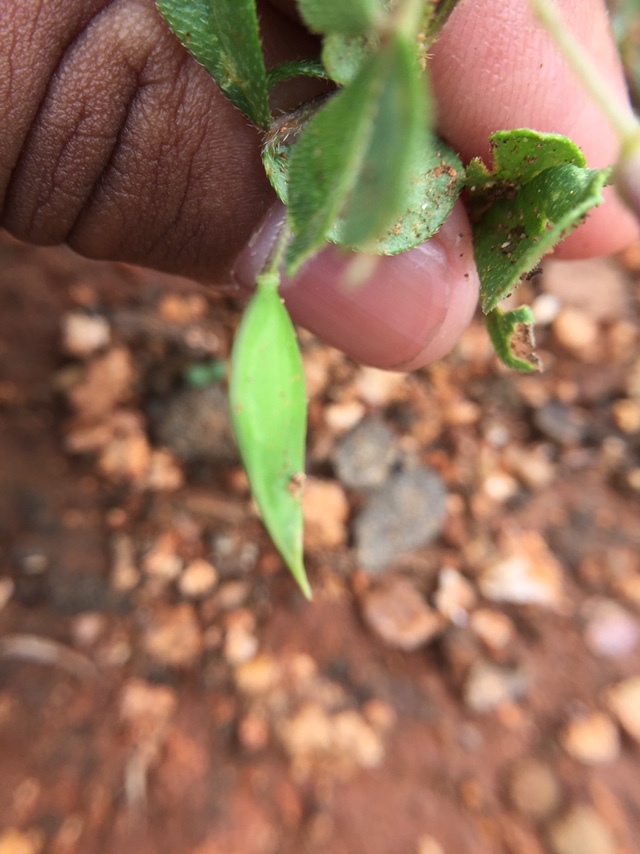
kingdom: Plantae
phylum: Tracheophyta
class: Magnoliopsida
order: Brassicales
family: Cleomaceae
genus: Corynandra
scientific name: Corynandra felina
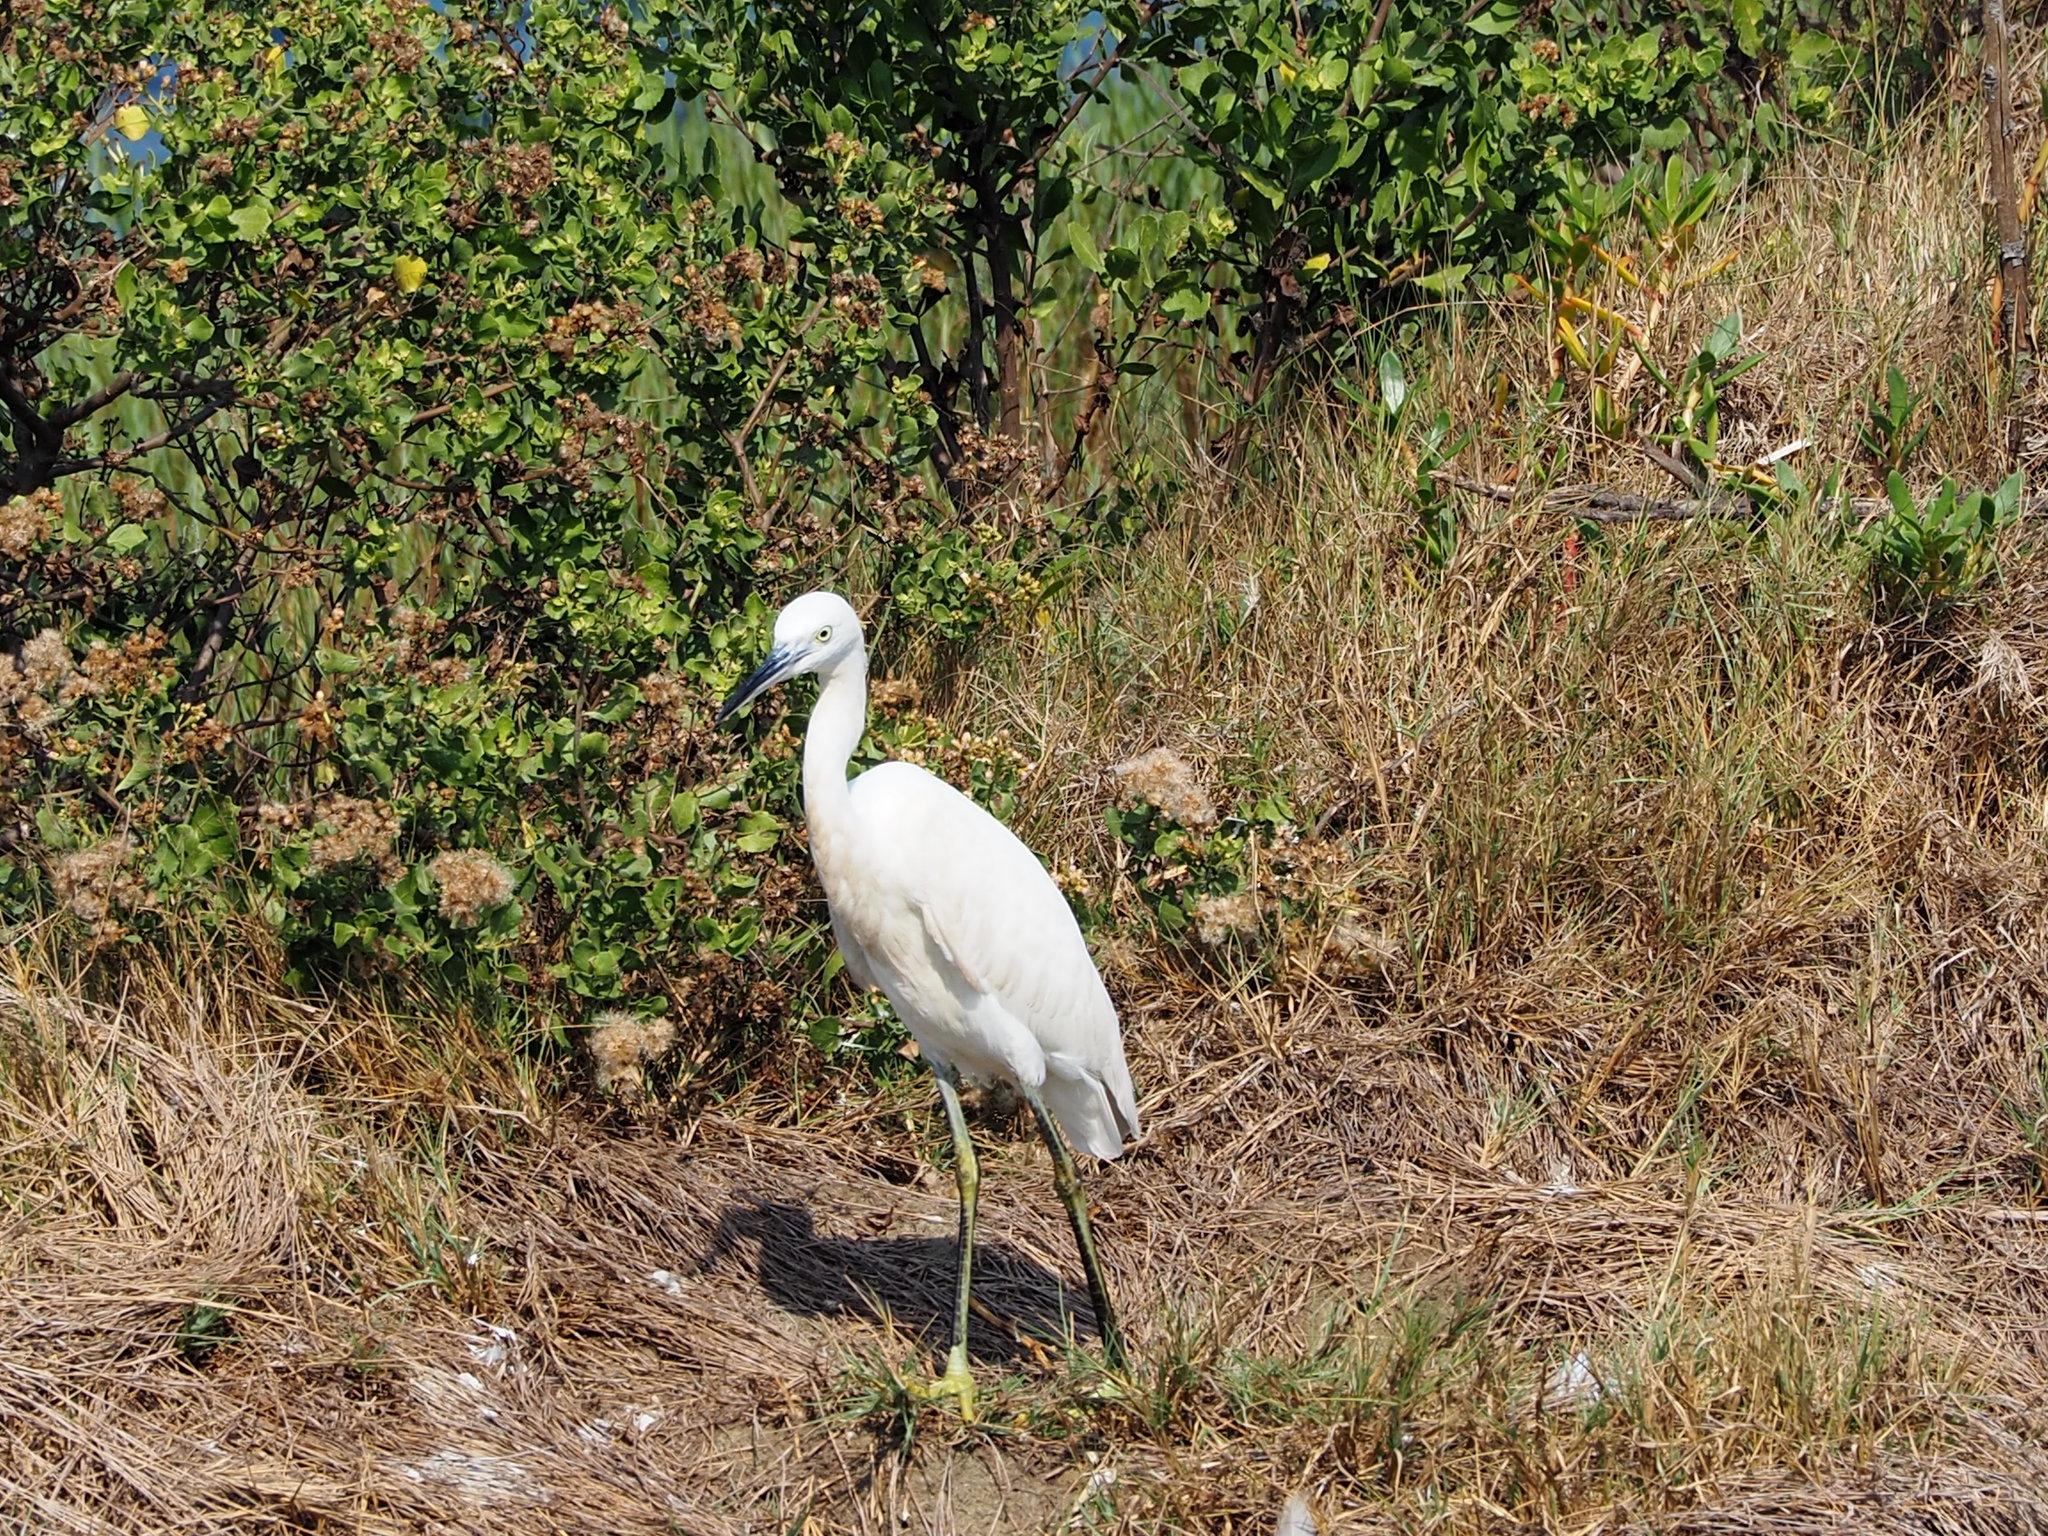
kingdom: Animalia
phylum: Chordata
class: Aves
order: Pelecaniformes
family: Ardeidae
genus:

**Instructions for the task:**
Copy every line above word for word, leaving the pictures out of your answer.

**Exercise answer:**
kingdom: Plantae
phylum: Tracheophyta
class: Magnoliopsida
order: Brassicales
family: Cleomaceae
genus: Corynandra
scientific name: Corynandra felina
kingdom: Animalia
phylum: Chordata
class: Aves
order: Pelecaniformes
family: Ardeidae
genus:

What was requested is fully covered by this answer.